In your first snippet, the call unicode(requestHandler.read())
tells Python to convert the bytestring returned by read
into unicode
: since no code is specified for the conversion, ascii
gets tried (and fails). It never gets to the point where you're going to call .decode
(which would make no sense to call on that unicode object anyway).
Either use unicode(requestHandler.read(), 'utf-8')
, or requestHandler.read().decode('utf-8')

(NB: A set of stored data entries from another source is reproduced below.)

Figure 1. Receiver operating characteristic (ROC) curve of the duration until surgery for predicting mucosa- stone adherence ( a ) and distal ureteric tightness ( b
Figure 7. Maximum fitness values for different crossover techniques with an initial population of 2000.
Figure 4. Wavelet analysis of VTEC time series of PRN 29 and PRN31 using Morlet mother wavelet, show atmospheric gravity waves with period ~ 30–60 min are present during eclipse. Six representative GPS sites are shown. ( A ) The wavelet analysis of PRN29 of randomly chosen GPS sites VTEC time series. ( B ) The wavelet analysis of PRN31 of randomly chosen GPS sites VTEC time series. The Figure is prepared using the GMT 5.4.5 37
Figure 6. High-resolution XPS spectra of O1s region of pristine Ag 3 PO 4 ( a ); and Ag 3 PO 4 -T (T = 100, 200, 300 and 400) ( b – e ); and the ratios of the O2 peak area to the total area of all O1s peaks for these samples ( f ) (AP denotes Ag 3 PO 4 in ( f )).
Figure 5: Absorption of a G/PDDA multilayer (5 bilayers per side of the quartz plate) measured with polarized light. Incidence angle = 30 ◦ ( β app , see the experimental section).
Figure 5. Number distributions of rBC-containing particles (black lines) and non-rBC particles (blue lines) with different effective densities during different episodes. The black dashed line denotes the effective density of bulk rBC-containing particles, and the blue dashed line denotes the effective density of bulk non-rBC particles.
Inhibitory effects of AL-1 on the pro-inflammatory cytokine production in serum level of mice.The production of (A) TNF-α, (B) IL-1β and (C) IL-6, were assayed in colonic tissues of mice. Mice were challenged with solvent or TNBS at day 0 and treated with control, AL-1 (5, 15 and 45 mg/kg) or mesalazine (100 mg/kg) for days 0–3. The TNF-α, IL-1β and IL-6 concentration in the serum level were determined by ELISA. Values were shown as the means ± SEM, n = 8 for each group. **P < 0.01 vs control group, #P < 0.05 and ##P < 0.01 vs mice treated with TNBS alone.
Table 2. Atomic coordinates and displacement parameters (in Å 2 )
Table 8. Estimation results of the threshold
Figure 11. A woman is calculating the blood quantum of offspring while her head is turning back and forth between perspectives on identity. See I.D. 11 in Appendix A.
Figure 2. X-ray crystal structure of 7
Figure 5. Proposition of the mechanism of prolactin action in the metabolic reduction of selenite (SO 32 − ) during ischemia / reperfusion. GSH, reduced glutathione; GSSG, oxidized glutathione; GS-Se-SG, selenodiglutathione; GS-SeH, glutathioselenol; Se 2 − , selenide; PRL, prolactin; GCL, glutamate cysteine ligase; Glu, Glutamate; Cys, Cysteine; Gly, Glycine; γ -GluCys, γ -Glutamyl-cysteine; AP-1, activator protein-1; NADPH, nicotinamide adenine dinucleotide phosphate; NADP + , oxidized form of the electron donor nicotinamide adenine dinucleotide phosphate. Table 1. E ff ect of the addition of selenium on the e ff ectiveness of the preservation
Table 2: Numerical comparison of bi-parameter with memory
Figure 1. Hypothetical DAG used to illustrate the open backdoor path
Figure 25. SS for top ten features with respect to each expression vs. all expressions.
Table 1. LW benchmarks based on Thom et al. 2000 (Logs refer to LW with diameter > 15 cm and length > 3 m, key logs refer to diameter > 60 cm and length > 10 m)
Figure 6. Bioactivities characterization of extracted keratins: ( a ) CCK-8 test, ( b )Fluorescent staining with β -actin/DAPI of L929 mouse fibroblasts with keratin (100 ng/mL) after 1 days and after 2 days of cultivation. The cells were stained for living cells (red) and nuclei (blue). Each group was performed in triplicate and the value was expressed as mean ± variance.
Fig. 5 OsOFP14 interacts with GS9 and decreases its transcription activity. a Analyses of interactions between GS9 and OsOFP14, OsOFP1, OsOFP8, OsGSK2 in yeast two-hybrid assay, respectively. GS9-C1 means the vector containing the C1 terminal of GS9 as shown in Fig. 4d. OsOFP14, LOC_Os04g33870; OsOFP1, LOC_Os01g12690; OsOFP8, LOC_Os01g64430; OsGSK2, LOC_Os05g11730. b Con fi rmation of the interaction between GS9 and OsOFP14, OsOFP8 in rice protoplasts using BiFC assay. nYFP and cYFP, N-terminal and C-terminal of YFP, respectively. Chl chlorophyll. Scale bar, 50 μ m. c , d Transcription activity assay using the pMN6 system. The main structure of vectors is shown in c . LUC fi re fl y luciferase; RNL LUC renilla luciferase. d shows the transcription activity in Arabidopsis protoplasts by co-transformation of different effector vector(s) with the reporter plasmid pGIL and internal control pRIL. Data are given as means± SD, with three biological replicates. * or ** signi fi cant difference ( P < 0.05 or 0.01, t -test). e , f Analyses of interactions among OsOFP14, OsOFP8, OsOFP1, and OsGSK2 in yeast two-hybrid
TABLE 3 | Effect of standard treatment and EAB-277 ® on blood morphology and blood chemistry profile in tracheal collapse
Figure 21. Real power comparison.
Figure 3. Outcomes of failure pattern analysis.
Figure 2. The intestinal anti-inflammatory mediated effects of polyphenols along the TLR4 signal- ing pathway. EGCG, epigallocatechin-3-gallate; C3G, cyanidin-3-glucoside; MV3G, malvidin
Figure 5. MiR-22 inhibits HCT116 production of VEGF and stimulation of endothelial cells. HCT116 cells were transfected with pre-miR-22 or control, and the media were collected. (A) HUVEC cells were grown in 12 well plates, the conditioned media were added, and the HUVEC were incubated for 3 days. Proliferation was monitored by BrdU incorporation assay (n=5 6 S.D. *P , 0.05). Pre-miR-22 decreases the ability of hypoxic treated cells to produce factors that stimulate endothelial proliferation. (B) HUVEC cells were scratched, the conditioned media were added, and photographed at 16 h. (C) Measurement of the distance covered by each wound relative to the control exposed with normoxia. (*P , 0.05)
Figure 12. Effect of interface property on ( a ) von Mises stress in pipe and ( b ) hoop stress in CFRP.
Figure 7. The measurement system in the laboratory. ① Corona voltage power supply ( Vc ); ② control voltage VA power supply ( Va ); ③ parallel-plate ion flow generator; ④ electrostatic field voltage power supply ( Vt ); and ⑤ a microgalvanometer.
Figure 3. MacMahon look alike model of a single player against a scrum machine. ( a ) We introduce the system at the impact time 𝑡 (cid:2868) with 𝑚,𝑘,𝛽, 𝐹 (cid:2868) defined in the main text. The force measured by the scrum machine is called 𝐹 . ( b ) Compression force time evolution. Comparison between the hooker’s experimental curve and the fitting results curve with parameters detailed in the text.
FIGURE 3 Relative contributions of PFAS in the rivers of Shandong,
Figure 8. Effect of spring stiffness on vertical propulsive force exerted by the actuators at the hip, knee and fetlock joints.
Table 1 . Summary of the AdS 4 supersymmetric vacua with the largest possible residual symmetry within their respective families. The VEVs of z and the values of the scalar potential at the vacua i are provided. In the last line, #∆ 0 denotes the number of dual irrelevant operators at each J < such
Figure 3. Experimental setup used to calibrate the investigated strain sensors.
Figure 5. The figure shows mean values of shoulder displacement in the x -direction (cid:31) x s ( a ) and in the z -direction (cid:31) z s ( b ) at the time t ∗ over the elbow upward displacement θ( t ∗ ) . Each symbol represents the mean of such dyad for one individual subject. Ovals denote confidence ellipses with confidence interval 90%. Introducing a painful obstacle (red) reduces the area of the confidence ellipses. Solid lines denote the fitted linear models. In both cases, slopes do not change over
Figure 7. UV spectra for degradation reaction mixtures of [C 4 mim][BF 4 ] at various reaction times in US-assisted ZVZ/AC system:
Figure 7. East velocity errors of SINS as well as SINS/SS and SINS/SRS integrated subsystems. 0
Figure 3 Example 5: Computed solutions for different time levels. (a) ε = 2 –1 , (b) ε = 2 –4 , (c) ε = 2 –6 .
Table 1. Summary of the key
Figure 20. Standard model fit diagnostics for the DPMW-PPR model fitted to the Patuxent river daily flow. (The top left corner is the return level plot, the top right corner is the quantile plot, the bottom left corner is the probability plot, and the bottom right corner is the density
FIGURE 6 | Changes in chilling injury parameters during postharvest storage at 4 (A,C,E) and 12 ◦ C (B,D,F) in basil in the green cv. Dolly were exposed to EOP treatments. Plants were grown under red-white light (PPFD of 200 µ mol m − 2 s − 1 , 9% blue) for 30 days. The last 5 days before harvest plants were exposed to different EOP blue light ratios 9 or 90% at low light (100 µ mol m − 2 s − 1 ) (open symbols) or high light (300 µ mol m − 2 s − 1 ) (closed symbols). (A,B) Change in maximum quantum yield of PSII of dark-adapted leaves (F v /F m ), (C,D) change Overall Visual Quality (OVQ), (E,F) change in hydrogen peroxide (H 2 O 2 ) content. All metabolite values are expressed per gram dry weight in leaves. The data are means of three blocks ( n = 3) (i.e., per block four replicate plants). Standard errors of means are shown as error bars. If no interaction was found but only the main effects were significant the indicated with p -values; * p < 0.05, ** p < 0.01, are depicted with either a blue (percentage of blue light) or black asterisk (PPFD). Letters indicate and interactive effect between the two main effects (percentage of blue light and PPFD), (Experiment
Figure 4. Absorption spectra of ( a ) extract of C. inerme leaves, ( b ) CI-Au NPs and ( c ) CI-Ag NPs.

: either of these should produce a correct unicode object if the encoding is indeed utf-8
(the presence of that D0
byte suggests it may not be, but it's impossible to guess from being shown a single non-ascii character out of context).
print
ing Unicode data is a different issue and requires a well configured and cooperative terminal emulator -- one that lets Python set sys.stdout.encoding
on startup. For example, on a Mac, using Apple's Terminal.App:
>>> sys.stdout.encoding
'UTF-8'
so the printing of Unicode objects works fine here:
>>> print u'\xabutf8\xbb'
«utf8»
as does the printing of utf8-encoded byte strings:
>>> print u'\xabutf8\xbb'.encode('utf8')
«utf8»
but on other machines only the latter will work (using the terminal emulator's own encoding, which you need to discover on your own because the terminal emulator isn't telling Python;-).